Two years later, Olson and her team followed up with the families and found that 36 of the participants had socially transitioned.

Now the researchers could compare the kids who ended up transitioning with those who didn’t, with data from when each of them was still living as their sex assigned at birth. And it turns out that the kids with gender identity and preference scores that were more at odds with their sex assigned at birth were more likely to transition.

The result held even when controlled for race, sex assigned at birth, parents’ income, and parents’ politics.

“There’s a lot of public writing focused on the idea that we have no idea which of these gender-nonconforming kids will or will not eventually identify as trans,” Olson told The Atlantic.

“Our study suggests that it’s not random.
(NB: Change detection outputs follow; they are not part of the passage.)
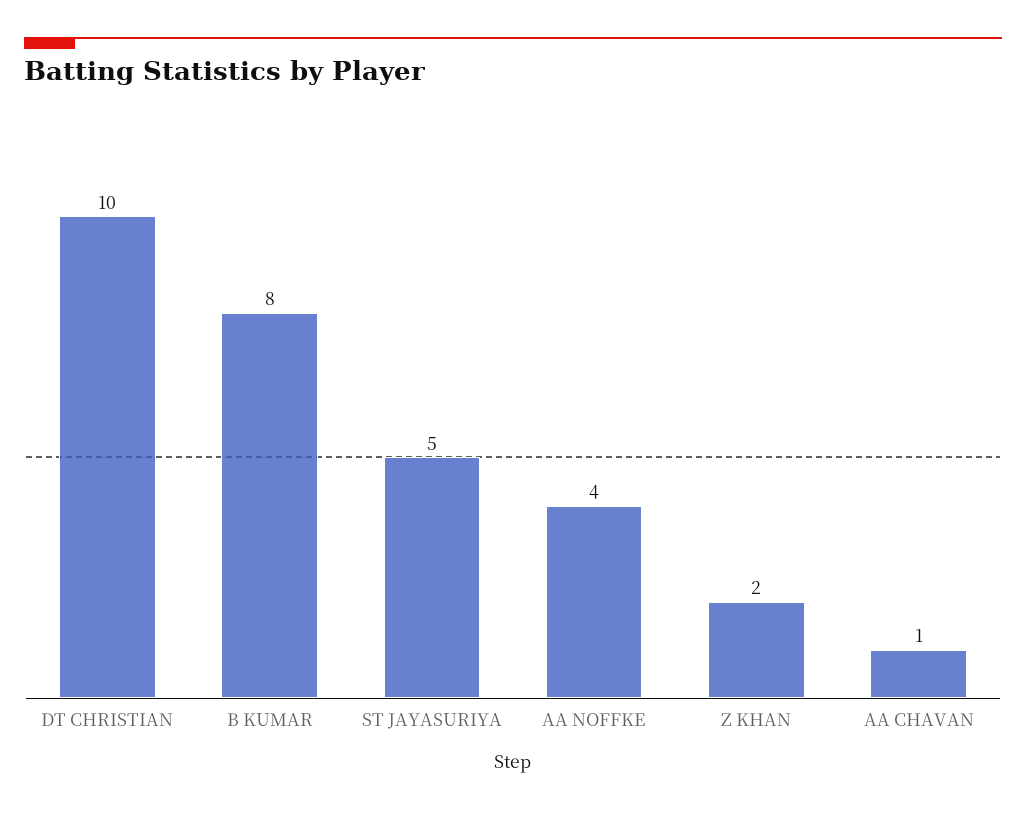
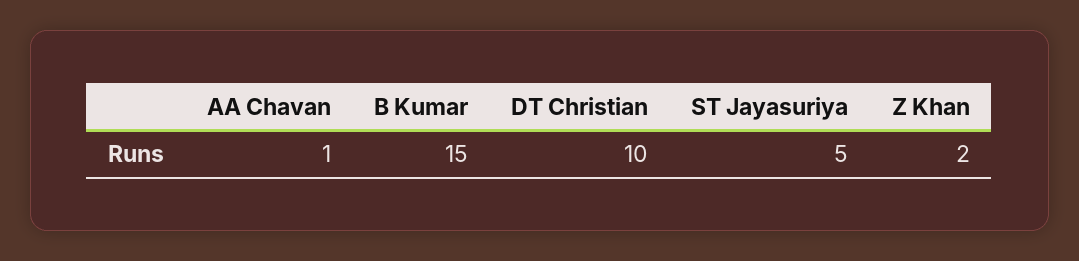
B KUMAR: 8 -> 15
AA NOFFKE: 4 -> none

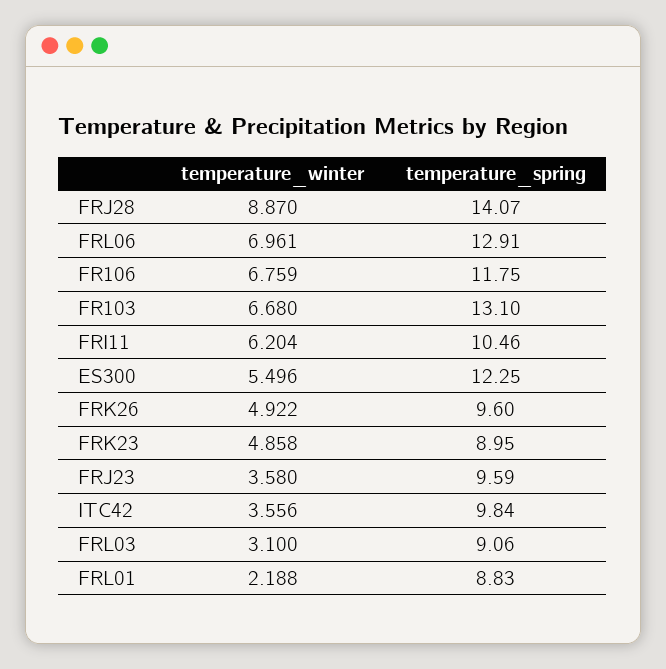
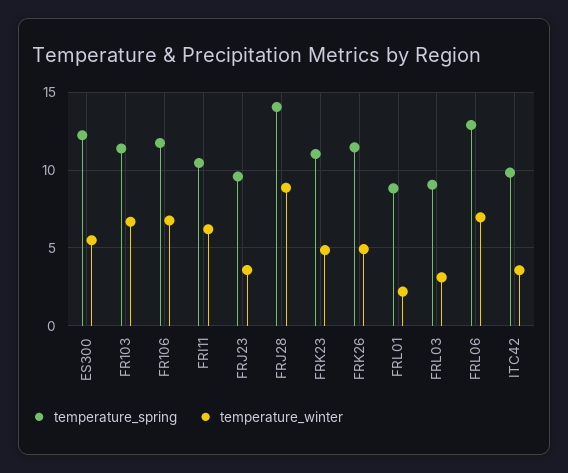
temperature_spring, FR103: 13.1 -> 11.5
temperature_spring, FRK26: 9.6 -> 11.5
temperature_spring, FRK23: 8.95 -> 11

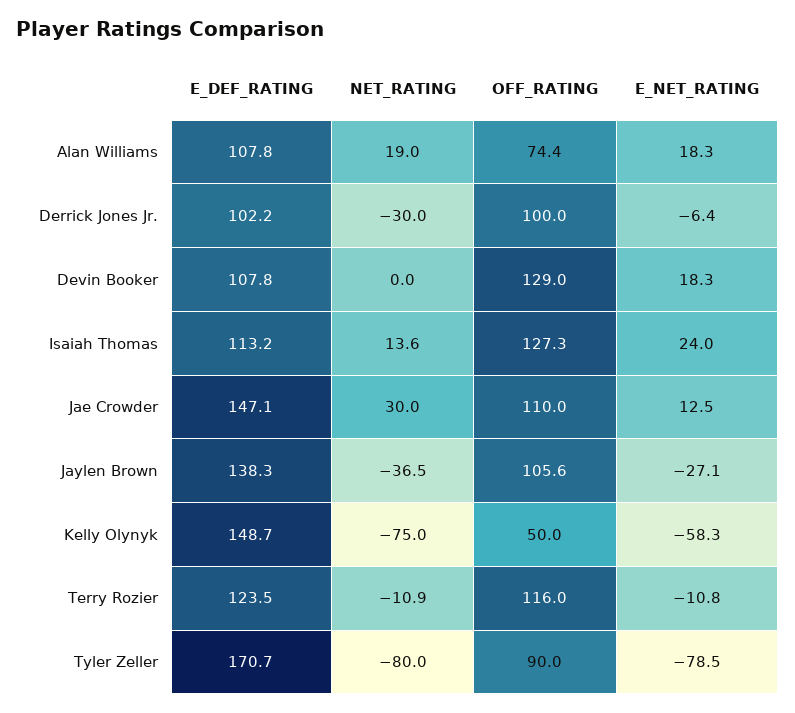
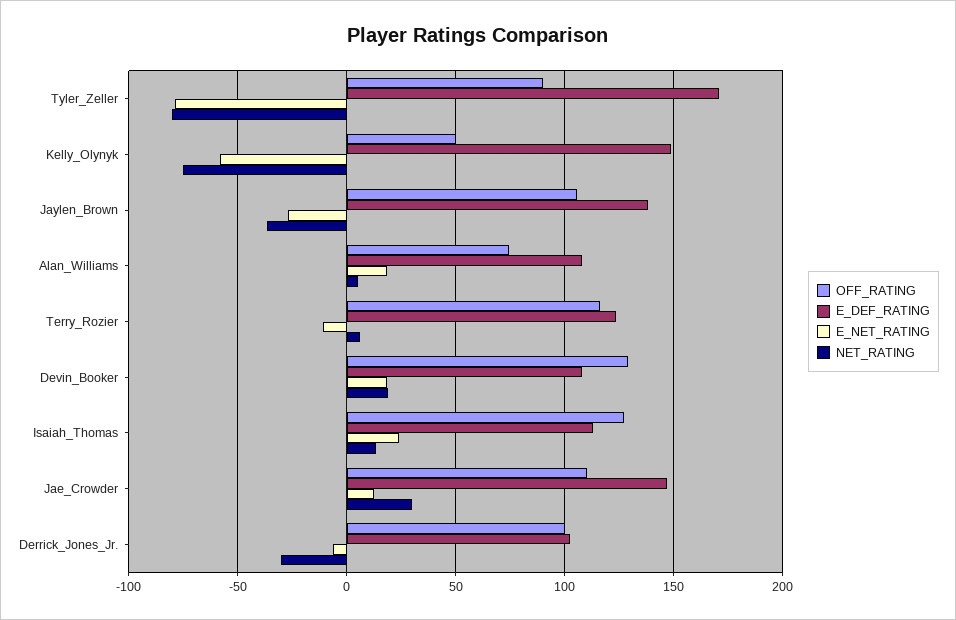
NET_RATING, Alan Williams: 19 -> 5
NET_RATING, Devin Booker: 0 -> 20
NET_RATING, Terry Rozier: -10.9 -> 5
We can’t say this kid will be trans and this one won’t be, but it’s not that we have no idea.”

The researchers also compared the gender identity scores of the GNC kids who ended up transitioning to transgender kids who had already socially transitioned as well as cisgender kids of the same gender identity, and found that they were pretty similar.

This suggests that transgender kids have as strong sense of who they are before they transition as they do after they transition, and that sense is as strong as cisgender kids’ gender identities.

Olson said that that finding contradicts the media narrative that early transitioning will somehow change a child’s gender identity.

“It’s not like you can take a blood sample or do an MRI,” Aaron Devor of the University of Victoria said.

“One of the phrases often used is ‘consistent, persistent, and insistent.’ When you get that constellation, that kid is also a kid who might want to transition. And that’s what [Olson’s] research is corroborating. It adds some very valuable data.”

The study, of course, is not the final word on the topic. Olson said that her sample size is fairly small and the families were fairly wealthy and liberal.

And further studies will see if her results can be replicated.

But the study is an important rejoinder to other studies of GNC youth that have found that simply being labeled GNC does not automatically mean that a child will transition later on.

Instead, this study suggests that further research is needed, research that analyses a child’s degree of gender non-conformity and focuses on tests that get at a child’s gender identity and not just parents’ worries that their child isn’t masculine or feminine enough.